Top of EXERCISE DATA

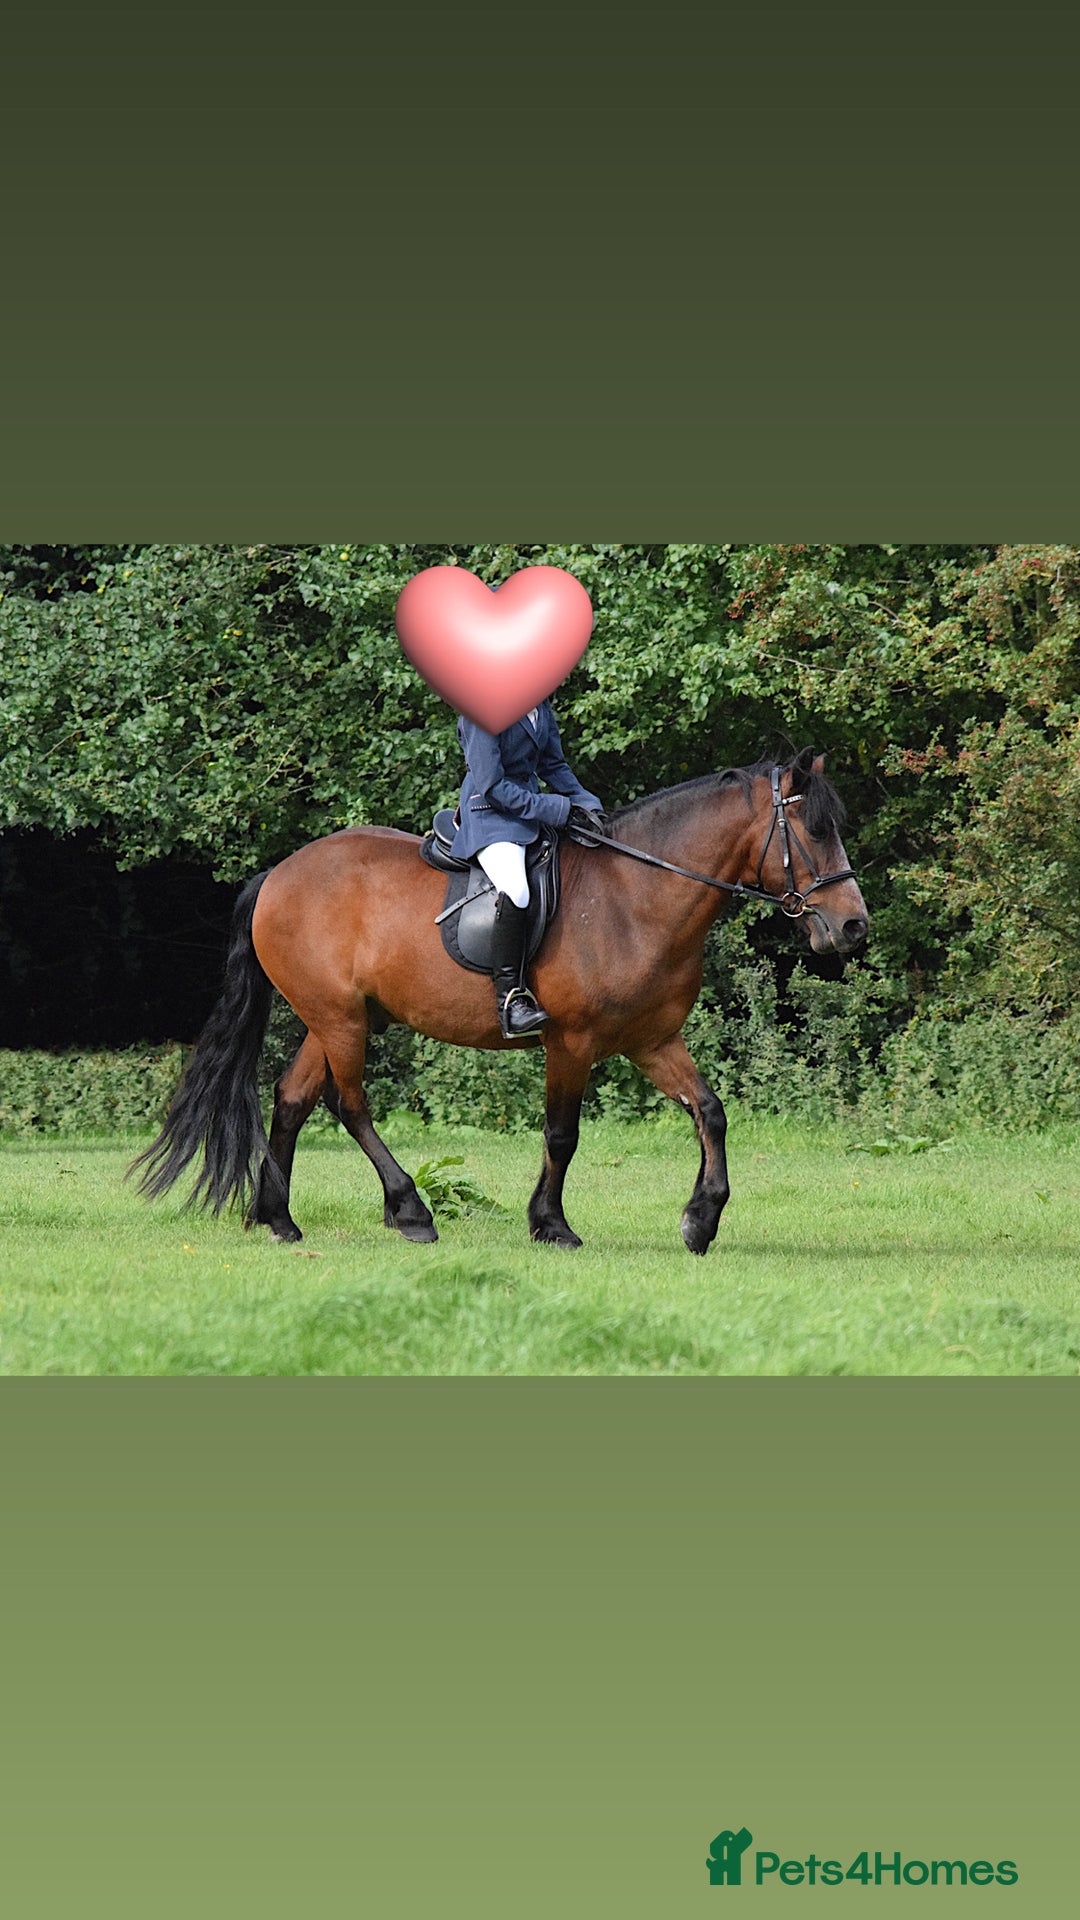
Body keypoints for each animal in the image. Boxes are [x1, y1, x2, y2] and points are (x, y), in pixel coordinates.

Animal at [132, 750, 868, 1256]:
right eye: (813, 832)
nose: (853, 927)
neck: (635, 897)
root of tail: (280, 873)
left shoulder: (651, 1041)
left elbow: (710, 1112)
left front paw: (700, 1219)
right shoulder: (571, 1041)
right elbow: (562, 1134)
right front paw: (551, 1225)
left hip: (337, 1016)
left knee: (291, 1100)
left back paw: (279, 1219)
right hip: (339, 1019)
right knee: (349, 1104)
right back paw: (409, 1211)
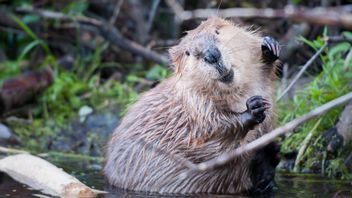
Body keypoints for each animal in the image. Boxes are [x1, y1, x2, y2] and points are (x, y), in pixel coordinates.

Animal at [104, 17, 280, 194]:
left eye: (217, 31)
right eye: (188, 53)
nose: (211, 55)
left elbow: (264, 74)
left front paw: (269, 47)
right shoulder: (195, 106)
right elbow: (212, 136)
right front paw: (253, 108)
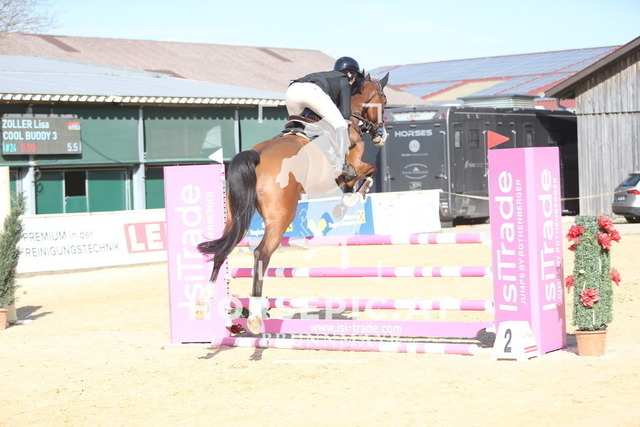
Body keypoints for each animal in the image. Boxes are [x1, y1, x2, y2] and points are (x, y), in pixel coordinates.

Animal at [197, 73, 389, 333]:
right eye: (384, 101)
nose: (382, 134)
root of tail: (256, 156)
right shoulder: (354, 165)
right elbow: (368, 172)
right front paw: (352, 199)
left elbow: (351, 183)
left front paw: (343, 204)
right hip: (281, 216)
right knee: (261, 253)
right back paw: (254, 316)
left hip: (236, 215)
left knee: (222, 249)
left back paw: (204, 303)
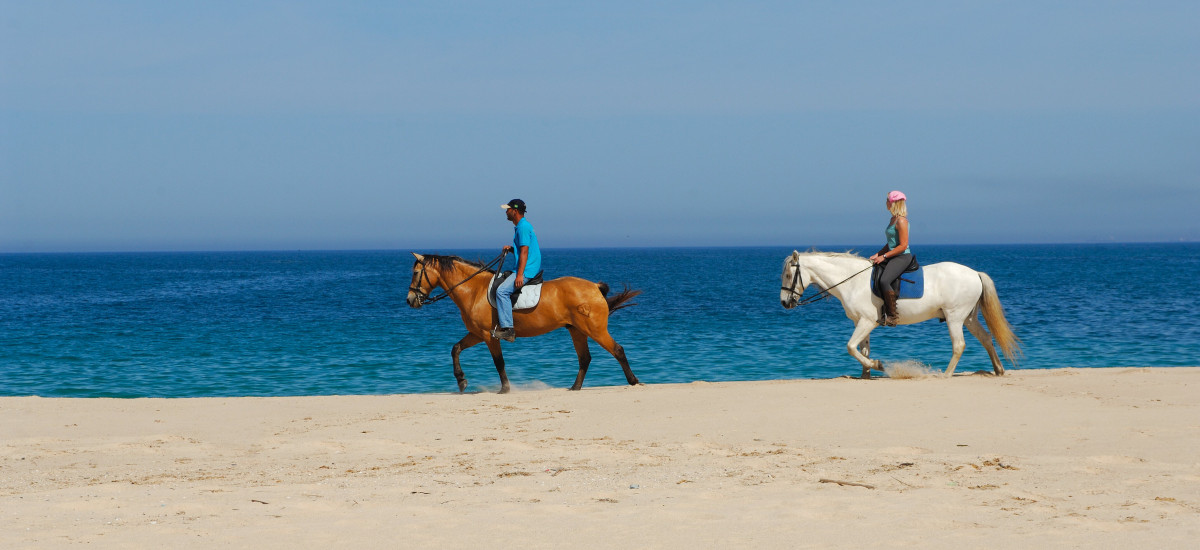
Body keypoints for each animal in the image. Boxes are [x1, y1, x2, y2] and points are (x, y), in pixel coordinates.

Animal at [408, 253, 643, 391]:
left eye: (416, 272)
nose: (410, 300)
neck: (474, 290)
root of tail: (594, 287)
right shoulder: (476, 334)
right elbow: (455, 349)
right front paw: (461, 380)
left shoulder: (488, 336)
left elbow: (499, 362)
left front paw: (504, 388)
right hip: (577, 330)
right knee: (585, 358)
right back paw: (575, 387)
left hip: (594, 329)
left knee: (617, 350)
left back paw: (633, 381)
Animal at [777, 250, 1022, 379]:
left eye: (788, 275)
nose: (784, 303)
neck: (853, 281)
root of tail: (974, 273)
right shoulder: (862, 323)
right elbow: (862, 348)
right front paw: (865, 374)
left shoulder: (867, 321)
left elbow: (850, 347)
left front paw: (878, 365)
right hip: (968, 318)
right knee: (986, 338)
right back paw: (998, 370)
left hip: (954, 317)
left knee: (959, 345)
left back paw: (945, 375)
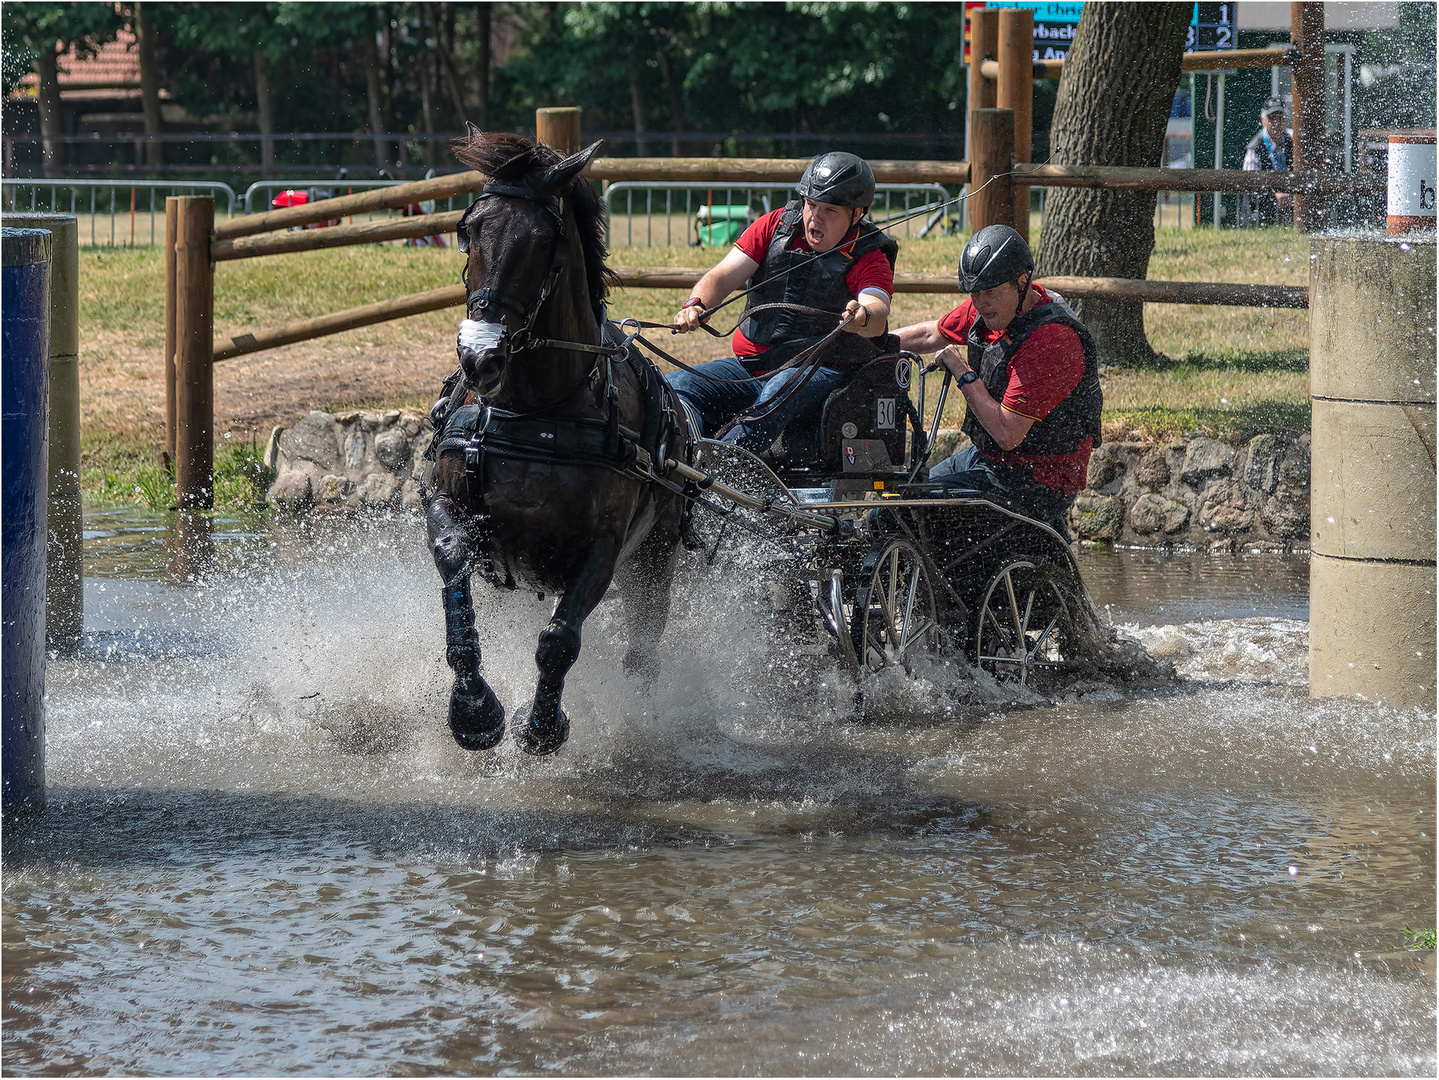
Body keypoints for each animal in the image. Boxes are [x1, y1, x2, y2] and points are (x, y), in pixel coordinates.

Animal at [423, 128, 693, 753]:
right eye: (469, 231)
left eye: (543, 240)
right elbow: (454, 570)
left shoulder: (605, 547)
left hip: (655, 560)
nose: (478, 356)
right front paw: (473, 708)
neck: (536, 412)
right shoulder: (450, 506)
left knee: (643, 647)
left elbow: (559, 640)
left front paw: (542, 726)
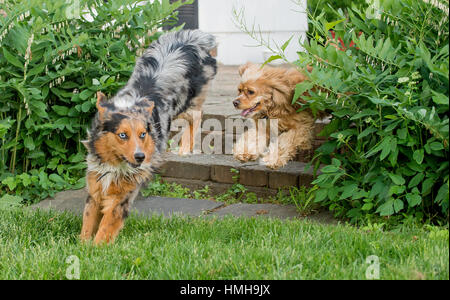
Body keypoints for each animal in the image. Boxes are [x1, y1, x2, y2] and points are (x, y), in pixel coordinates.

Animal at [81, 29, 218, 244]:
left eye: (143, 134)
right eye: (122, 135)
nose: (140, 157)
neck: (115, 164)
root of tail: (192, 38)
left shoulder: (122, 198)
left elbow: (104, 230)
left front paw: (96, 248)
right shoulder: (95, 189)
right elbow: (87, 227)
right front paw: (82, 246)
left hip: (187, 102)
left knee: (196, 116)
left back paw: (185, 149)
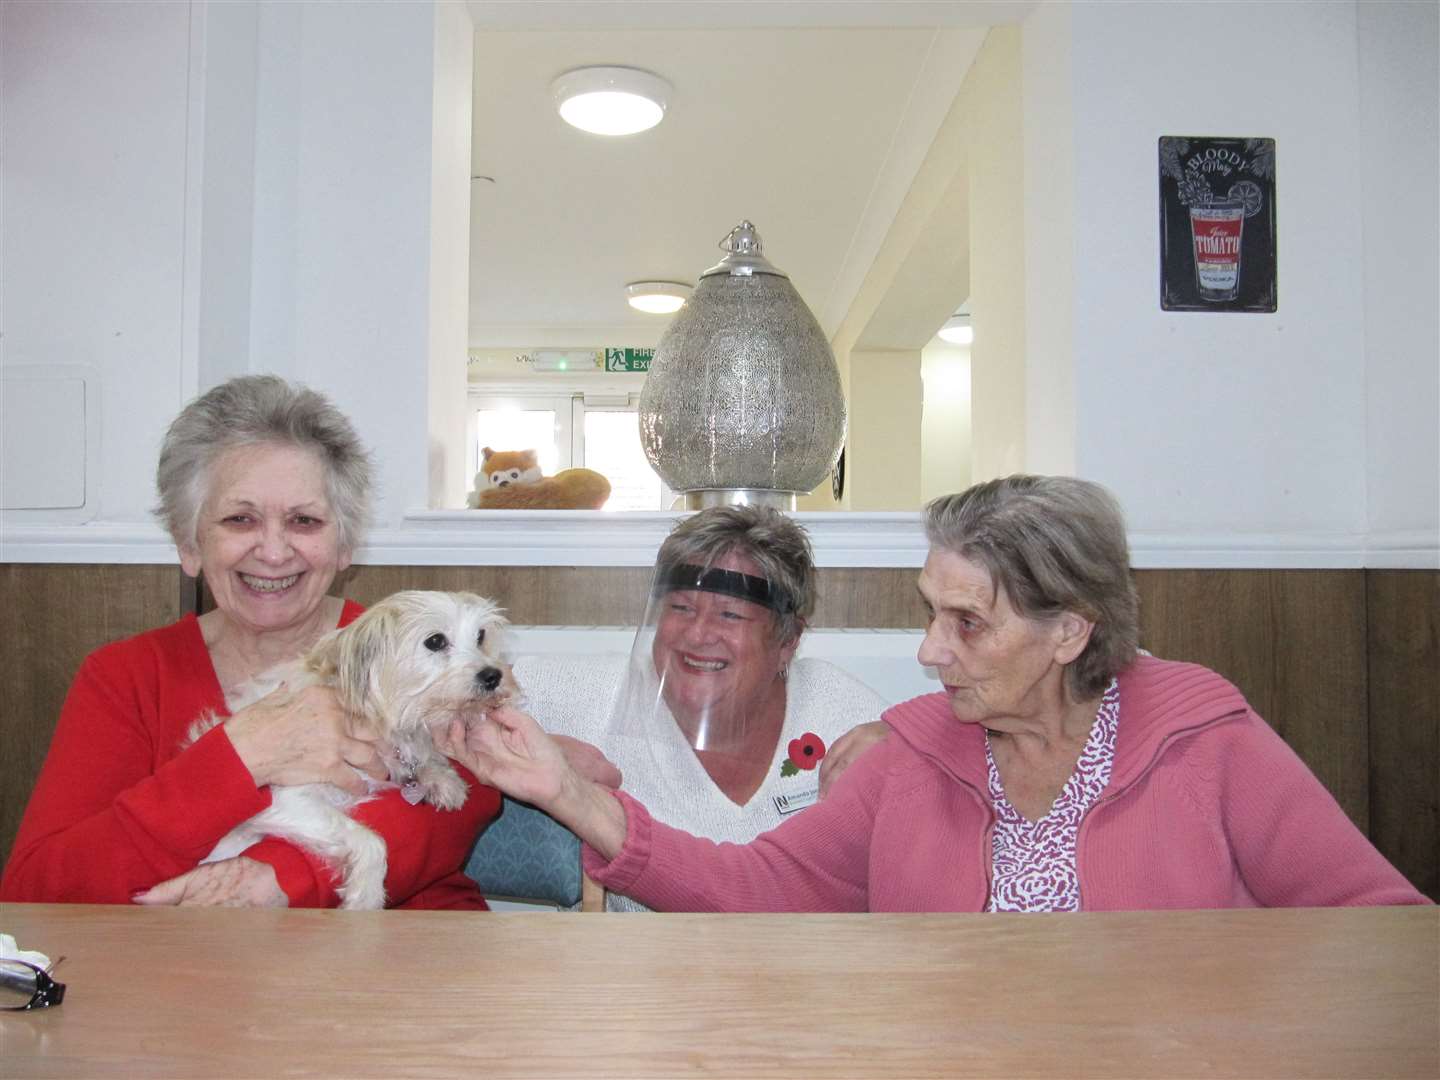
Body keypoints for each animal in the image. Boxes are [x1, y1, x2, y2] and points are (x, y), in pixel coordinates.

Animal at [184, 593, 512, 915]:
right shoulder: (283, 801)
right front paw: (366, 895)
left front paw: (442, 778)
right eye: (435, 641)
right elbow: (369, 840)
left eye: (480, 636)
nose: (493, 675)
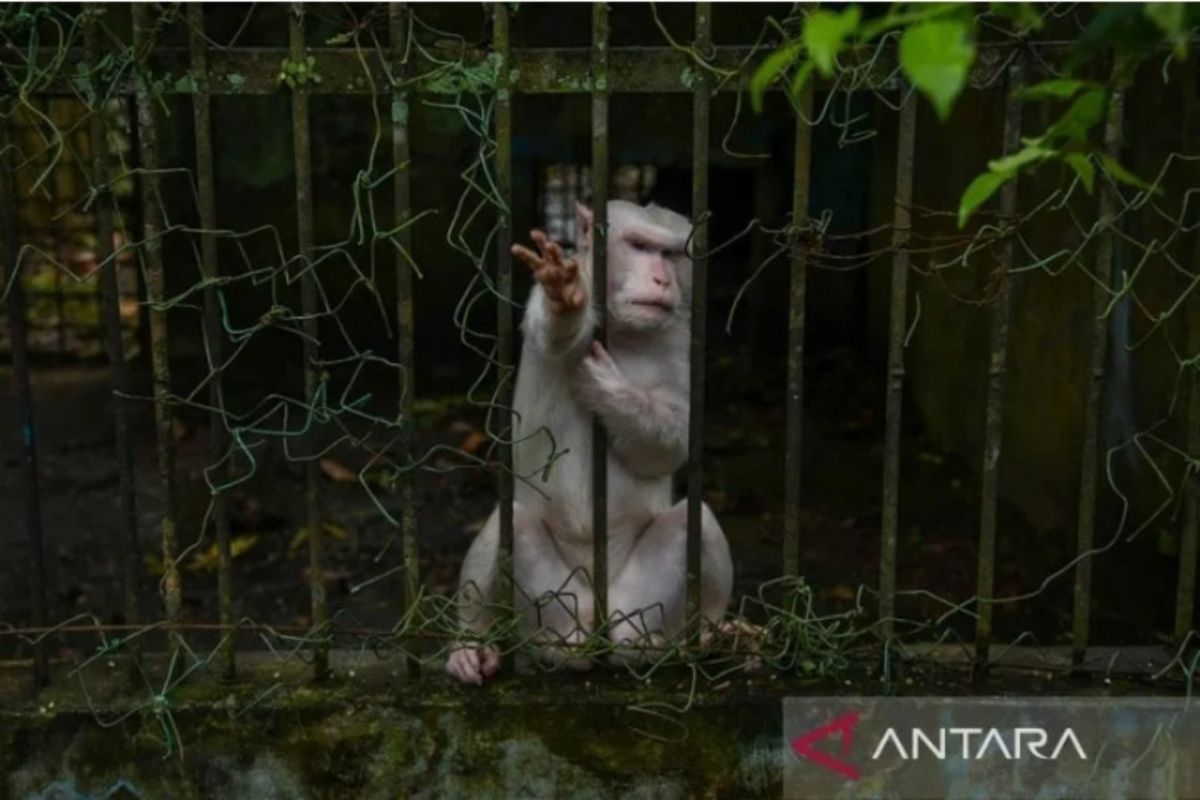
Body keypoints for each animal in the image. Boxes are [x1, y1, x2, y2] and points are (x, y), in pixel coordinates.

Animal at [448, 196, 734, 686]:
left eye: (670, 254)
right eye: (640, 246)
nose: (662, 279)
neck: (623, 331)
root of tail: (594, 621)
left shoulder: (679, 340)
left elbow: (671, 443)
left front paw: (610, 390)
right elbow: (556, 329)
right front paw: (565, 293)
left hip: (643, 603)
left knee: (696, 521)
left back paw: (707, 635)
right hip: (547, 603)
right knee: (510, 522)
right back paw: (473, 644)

Bottom of EXERCISE DATA

▸ **THE PROBLEM**:
Should a picture appear among the entries, skip it and copy the rest exactly.

▸ **ANSWER FOR THIS EXERCISE**:
Body keypoints for each animal in the image. Boxes are [x1, y1, x2, y2] and points are (x, y), in pixel coordinates.

Animal at [132, 750, 868, 1256]:
right eye: (813, 832)
nose: (853, 927)
neck: (635, 897)
root of tail: (280, 873)
left shoulder: (651, 1041)
left elbow: (710, 1112)
left front paw: (700, 1219)
right shoulder: (571, 1041)
right elbow: (562, 1134)
right front paw: (551, 1225)
left hip: (337, 1016)
left knee: (291, 1100)
left back paw: (279, 1219)
right hip: (339, 1019)
right knee: (349, 1104)
right back paw: (409, 1211)
Body keypoints for each animal in the image. Boxes are [x1, y1, x2, y2] and points are (x, y), in pixel coordinates.

Animal at [104, 17, 280, 194]:
left eye: (217, 31)
right eye: (188, 53)
nose: (211, 55)
left elbow: (264, 74)
left front paw: (269, 47)
right shoulder: (195, 106)
right elbow: (212, 136)
right front paw: (253, 108)
Body keypoints for each animal in the image. Boxes are [x1, y1, x2, y2] and points are (x, y), in pixel coordinates.

Animal at [197, 73, 389, 333]:
right eye: (384, 101)
nose: (382, 134)
root of tail: (256, 156)
right shoulder: (354, 165)
right elbow: (368, 172)
right front paw: (352, 199)
left elbow: (351, 183)
left front paw: (343, 204)
right hip: (281, 216)
right knee: (261, 253)
right back paw: (254, 316)
left hip: (236, 215)
left knee: (222, 249)
left back paw: (204, 303)
Body keypoints for each animal in the image. Boxes are [x1, y1, x2, y2] and points are (x, y), in pixel coordinates.

Animal at [408, 253, 643, 391]:
left eye: (416, 272)
nose: (410, 300)
neck: (474, 290)
root of tail: (594, 287)
right shoulder: (476, 334)
right elbow: (455, 349)
right front paw: (461, 380)
left shoulder: (488, 336)
left elbow: (499, 362)
left front paw: (504, 388)
right hip: (577, 330)
right knee: (585, 358)
right back paw: (575, 387)
left hip: (594, 329)
left knee: (617, 350)
left back paw: (633, 381)
Animal at [777, 250, 1022, 379]:
left eye: (788, 275)
nose: (784, 303)
neck: (853, 281)
root of tail: (974, 273)
right shoulder: (862, 323)
right elbow: (862, 348)
right front paw: (865, 374)
left shoulder: (867, 321)
left elbow: (850, 347)
left front paw: (878, 365)
right hip: (968, 318)
right knee: (986, 338)
right back paw: (998, 370)
left hip: (954, 317)
left knee: (959, 345)
left back paw: (945, 375)
Body keypoints for each animal in the image. Boxes are [x1, y1, x2, y2] and points are (x, y), in pixel coordinates.

Animal at [423, 128, 693, 753]:
right eye: (469, 231)
left eye: (543, 240)
right elbow: (454, 570)
left shoulder: (605, 547)
left hip: (655, 560)
nose: (478, 356)
right front paw: (473, 708)
neck: (536, 412)
right shoulder: (450, 506)
left knee: (643, 647)
left elbow: (559, 640)
left front paw: (542, 726)
Body keypoints for each animal in the image. Boxes are [x1, y1, x2, y2] and points are (x, y), in pixel coordinates.

Animal at [81, 29, 218, 244]:
left eye: (143, 134)
right eye: (122, 135)
nose: (140, 157)
neck: (115, 164)
root of tail: (192, 38)
left shoulder: (122, 198)
left elbow: (104, 230)
left front paw: (96, 248)
right shoulder: (95, 189)
right elbow: (87, 227)
right front paw: (82, 246)
left hip: (187, 102)
left knee: (196, 116)
left back paw: (185, 149)
Body keypoints for each animal in the image. Boxes are [x1, y1, x2, y2] and points are (x, y), in pixel coordinates.

Animal at [184, 593, 512, 915]:
right shoulder: (283, 801)
right front paw: (366, 895)
left front paw: (442, 778)
right eye: (435, 641)
right elbow: (369, 840)
left eye: (480, 636)
nose: (493, 675)
Body keypoints for each animal in the image. Boxes are [x1, y1, x2, y2] and points are (x, y), in pixel coordinates.

Animal at [448, 196, 734, 686]:
left eye: (670, 254)
right eye: (640, 246)
nose: (662, 279)
neck: (623, 331)
root of tail: (594, 621)
left shoulder: (679, 340)
left elbow: (671, 443)
left front paw: (610, 390)
right elbow: (556, 329)
right front paw: (565, 293)
left hip: (643, 603)
left knee: (696, 521)
left back paw: (707, 635)
right hip: (547, 603)
right knee: (510, 522)
right back paw: (473, 644)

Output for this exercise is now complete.